Repeat each record exactly, skipping the pictures.

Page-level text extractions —
• • •

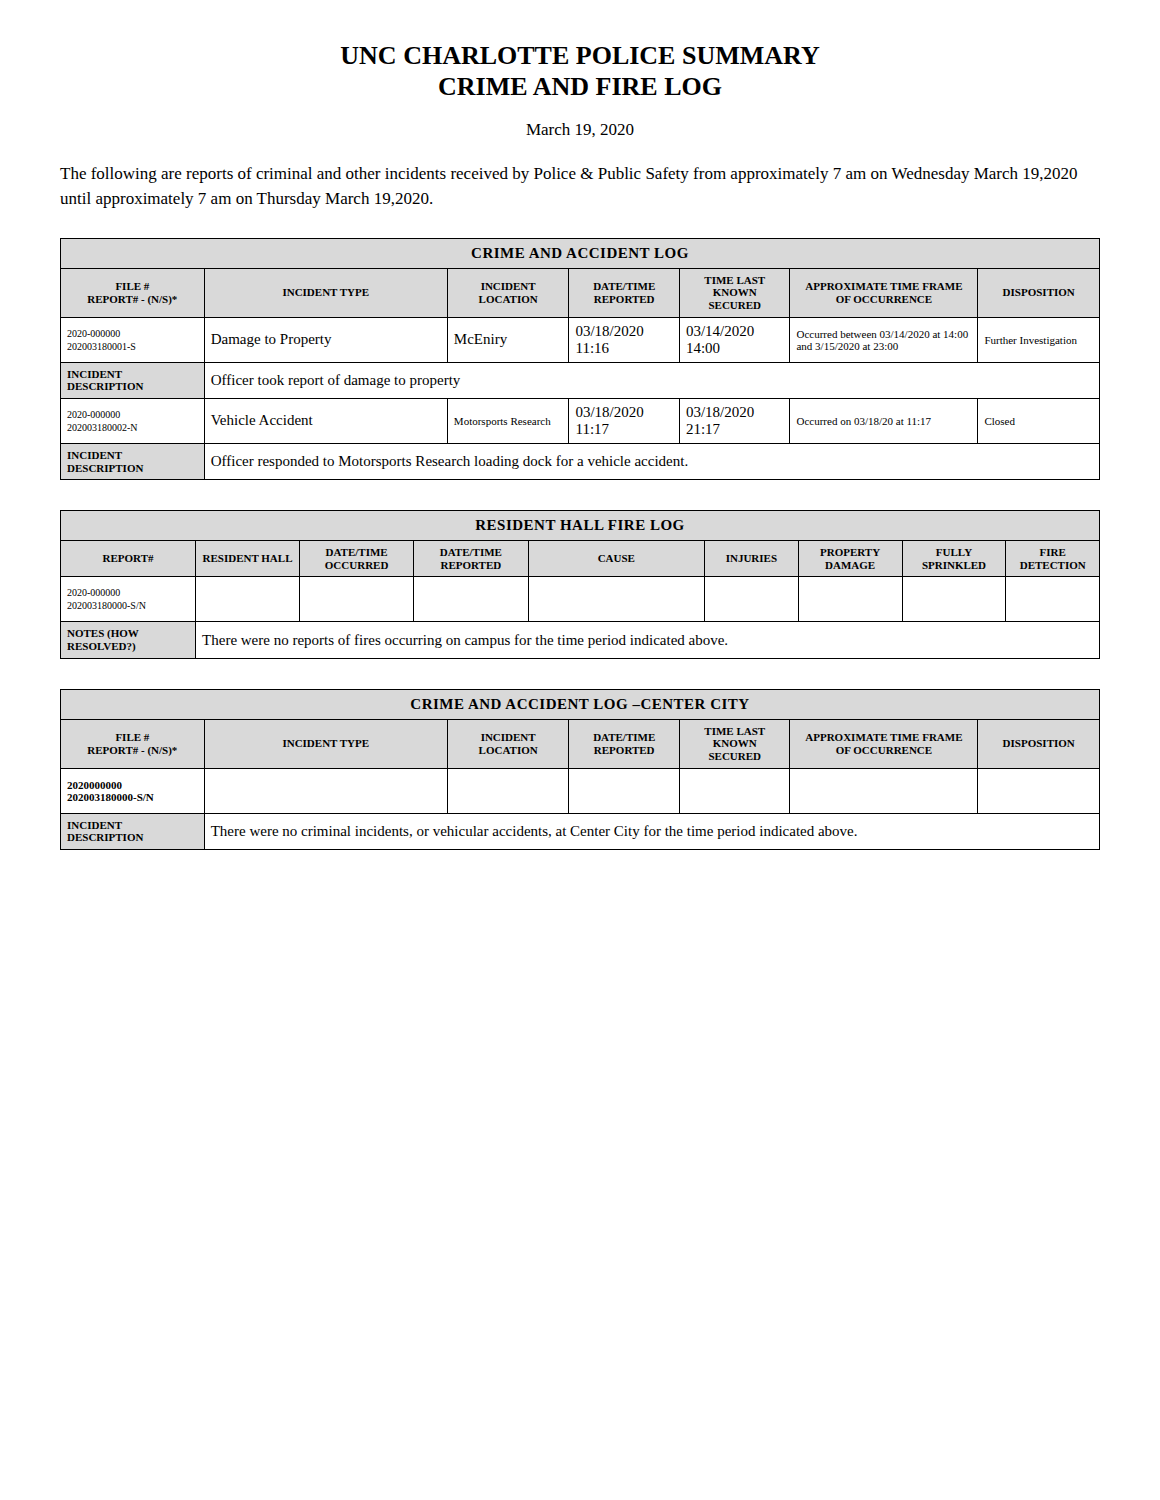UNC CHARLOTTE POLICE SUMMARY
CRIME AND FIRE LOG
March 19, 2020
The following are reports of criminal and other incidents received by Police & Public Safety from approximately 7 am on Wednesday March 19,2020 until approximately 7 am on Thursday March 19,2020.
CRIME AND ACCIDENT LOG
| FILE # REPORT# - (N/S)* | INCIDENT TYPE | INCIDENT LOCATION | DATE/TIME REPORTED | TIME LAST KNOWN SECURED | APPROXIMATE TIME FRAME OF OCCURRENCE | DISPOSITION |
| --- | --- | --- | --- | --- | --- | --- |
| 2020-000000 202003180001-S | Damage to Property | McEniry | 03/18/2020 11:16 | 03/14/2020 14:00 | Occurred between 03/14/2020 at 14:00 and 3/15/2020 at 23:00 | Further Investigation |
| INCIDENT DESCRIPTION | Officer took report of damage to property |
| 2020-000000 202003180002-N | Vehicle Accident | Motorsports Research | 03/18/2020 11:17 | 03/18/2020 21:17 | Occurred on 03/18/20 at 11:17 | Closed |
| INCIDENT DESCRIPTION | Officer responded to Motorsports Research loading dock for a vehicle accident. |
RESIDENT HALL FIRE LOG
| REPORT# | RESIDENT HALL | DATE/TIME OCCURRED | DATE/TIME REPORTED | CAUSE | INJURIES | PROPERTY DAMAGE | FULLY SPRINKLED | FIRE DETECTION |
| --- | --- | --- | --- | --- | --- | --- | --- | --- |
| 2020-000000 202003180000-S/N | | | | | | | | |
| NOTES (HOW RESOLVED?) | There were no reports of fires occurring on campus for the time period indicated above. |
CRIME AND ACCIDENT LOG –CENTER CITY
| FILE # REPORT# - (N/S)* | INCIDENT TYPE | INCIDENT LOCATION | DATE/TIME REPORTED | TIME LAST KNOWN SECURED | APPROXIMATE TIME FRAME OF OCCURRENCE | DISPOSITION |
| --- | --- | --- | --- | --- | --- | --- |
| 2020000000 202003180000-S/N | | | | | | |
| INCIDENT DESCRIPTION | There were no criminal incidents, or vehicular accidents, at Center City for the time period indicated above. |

• • •

Exercise solution —
UNC CHARLOTTE POLICE SUMMARY
CRIME AND FIRE LOG
March 19, 2020
The following are reports of criminal and other incidents received by Police & Public Safety from approximately 7 am on Wednesday March 19,2020 until approximately 7 am on Thursday March 19,2020.
CRIME AND ACCIDENT LOG
| FILE # REPORT# - (N/S)* | INCIDENT TYPE | INCIDENT LOCATION | DATE/TIME REPORTED | TIME LAST KNOWN SECURED | APPROXIMATE TIME FRAME OF OCCURRENCE | DISPOSITION |
| --- | --- | --- | --- | --- | --- | --- |
| 2020-000000 202003180001-S | Damage to Property | McEniry | 03/18/2020 11:16 | 03/14/2020 14:00 | Occurred between 03/14/2020 at 14:00 and 3/15/2020 at 23:00 | Further Investigation |
| INCIDENT DESCRIPTION | Officer took report of damage to property |
| 2020-000000 202003180002-N | Vehicle Accident | Motorsports Research | 03/18/2020 11:17 | 03/18/2020 21:17 | Occurred on 03/18/20 at 11:17 | Closed |
| INCIDENT DESCRIPTION | Officer responded to Motorsports Research loading dock for a vehicle accident. |
RESIDENT HALL FIRE LOG
| REPORT# | RESIDENT HALL | DATE/TIME OCCURRED | DATE/TIME REPORTED | CAUSE | INJURIES | PROPERTY DAMAGE | FULLY SPRINKLED | FIRE DETECTION |
| --- | --- | --- | --- | --- | --- | --- | --- | --- |
| 2020-000000 202003180000-S/N | | | | | | | | |
| NOTES (HOW RESOLVED?) | There were no reports of fires occurring on campus for the time period indicated above. |
CRIME AND ACCIDENT LOG –CENTER CITY
| FILE # REPORT# - (N/S)* | INCIDENT TYPE | INCIDENT LOCATION | DATE/TIME REPORTED | TIME LAST KNOWN SECURED | APPROXIMATE TIME FRAME OF OCCURRENCE | DISPOSITION |
| --- | --- | --- | --- | --- | --- | --- |
| 2020000000 202003180000-S/N | | | | | | |
| INCIDENT DESCRIPTION | There were no criminal incidents, or vehicular accidents, at Center City for the time period indicated above. |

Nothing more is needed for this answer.